The truth behind the trolling panic

The internet is not a hostile place for women.

Emily Dinsmore

Topics Free Speech

Why has it become an entirely mainstream, uncontroversial assumption that women are effectively children, and need to be protected when online? Because in the past week alone, both the prime minister Theresa May and the Labour MP Jess Phillips, two politicians who don’t agree on much, have spoken out about the hardship women face on social media.

Theresa May announced at the G7 summit that world leaders and social-media firms need to do more to tackle ‘vile online harassment’ directed at women. ‘Online violence against women and girls should not be separated from offline violence’, she said, adding that women should be able to go online ‘without fear’.

Meanwhile, at the Cheltenham Science Festival, Jess Phillips called for social-media trolls to lose their anonymity online, and told of how she had received 600 rape threats on Twitter in one evening. If you’re a feminist, she said, you’ll likely suffer from a huge amount of trolling.

But where are all these women, especially young women, who we’re told are being trolled and scared off the internet? In fact, most of them are spending day after day online, in their millions, tweeting their opinions, posing with their friends, and vlogging about their personal lives. Women are clearly capable of navigating the online world confidently.

After all, 70 per cent of Snapchat users are female, 68 per cent of Instagram users are female, and 5.6million women aged 25 to 34 are using Facebook in the UK. If the internet is so dangerous, someone should probably tell them.

What’s more, the idea that women are targeted more than men online just isn’t true. A Pew study last year found that men are just as likely to be harassed online as women, and women are responsible for their own chunk of the nasty tweets.

——————

**GOAL A**
From the trolling article, extract the part that opens with the words containing "Topics Free Speech" and closes with "online ‘without fear’.", copying it word for word.
**GOAL B**
Condense the paragraph of the trolling article that begins "Theresa May announced at the G7 summit" into a shorter version that keeps its main facts.

——————

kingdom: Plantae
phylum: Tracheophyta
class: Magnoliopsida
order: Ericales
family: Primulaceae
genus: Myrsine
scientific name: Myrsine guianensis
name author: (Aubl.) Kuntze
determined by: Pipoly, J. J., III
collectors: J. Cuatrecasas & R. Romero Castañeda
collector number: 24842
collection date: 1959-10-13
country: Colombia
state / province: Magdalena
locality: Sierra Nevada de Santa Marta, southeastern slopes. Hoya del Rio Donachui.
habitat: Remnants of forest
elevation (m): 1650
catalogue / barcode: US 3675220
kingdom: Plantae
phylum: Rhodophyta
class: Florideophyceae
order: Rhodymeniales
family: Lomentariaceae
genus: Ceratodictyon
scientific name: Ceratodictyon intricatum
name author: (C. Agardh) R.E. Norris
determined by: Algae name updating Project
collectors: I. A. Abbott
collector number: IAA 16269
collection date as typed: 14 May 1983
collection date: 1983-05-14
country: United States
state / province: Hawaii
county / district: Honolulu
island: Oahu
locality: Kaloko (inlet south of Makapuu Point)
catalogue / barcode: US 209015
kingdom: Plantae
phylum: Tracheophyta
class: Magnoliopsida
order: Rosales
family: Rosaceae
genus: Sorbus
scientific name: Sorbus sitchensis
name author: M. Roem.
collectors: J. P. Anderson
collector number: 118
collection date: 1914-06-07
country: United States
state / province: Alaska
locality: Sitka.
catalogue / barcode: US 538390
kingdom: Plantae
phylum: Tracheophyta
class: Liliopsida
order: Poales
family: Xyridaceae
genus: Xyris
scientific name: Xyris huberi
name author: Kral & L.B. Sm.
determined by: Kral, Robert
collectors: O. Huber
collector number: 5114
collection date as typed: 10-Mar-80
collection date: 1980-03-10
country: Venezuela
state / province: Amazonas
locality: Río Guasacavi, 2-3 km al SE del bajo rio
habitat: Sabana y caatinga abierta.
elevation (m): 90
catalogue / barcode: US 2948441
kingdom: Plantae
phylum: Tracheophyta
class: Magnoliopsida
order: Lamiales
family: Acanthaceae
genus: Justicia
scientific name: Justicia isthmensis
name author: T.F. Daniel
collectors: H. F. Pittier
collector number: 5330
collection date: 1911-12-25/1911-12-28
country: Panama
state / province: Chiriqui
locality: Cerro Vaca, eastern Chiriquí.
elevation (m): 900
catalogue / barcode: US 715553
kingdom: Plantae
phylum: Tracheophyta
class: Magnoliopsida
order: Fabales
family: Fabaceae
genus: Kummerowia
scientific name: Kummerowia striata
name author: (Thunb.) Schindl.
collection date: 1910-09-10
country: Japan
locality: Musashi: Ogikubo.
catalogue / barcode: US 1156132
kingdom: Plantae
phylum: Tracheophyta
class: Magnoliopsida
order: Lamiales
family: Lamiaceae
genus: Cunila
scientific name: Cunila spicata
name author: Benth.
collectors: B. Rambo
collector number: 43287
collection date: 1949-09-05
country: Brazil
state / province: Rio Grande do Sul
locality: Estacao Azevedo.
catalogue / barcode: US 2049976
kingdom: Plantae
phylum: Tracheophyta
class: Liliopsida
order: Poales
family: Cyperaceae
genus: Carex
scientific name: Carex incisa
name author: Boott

——————

**CORRECT RESPONSE A**
Topics Free Speech

Why has it become an entirely mainstream, uncontroversial assumption that women are effectively children, and need to be protected when online? Because in the past week alone, both the prime minister Theresa May and the Labour MP Jess Phillips, two politicians who don’t agree on much, have spoken out about the hardship women face on social media.

Theresa May announced at the G7 summit that world leaders and social-media firms need to do more to tackle ‘vile online harassment’ directed at women. ‘Online violence against women and girls should not be separated from offline violence’, she said, adding that women should be able to go online ‘without fear’.

**CORRECT RESPONSE B**
At the G7 summit, Theresa May said world leaders and social-media firms must do more to tackle "vile online harassment" of women. She argued that online violence against women and girls should not be separated from offline violence, and that women should be able to go online without fear.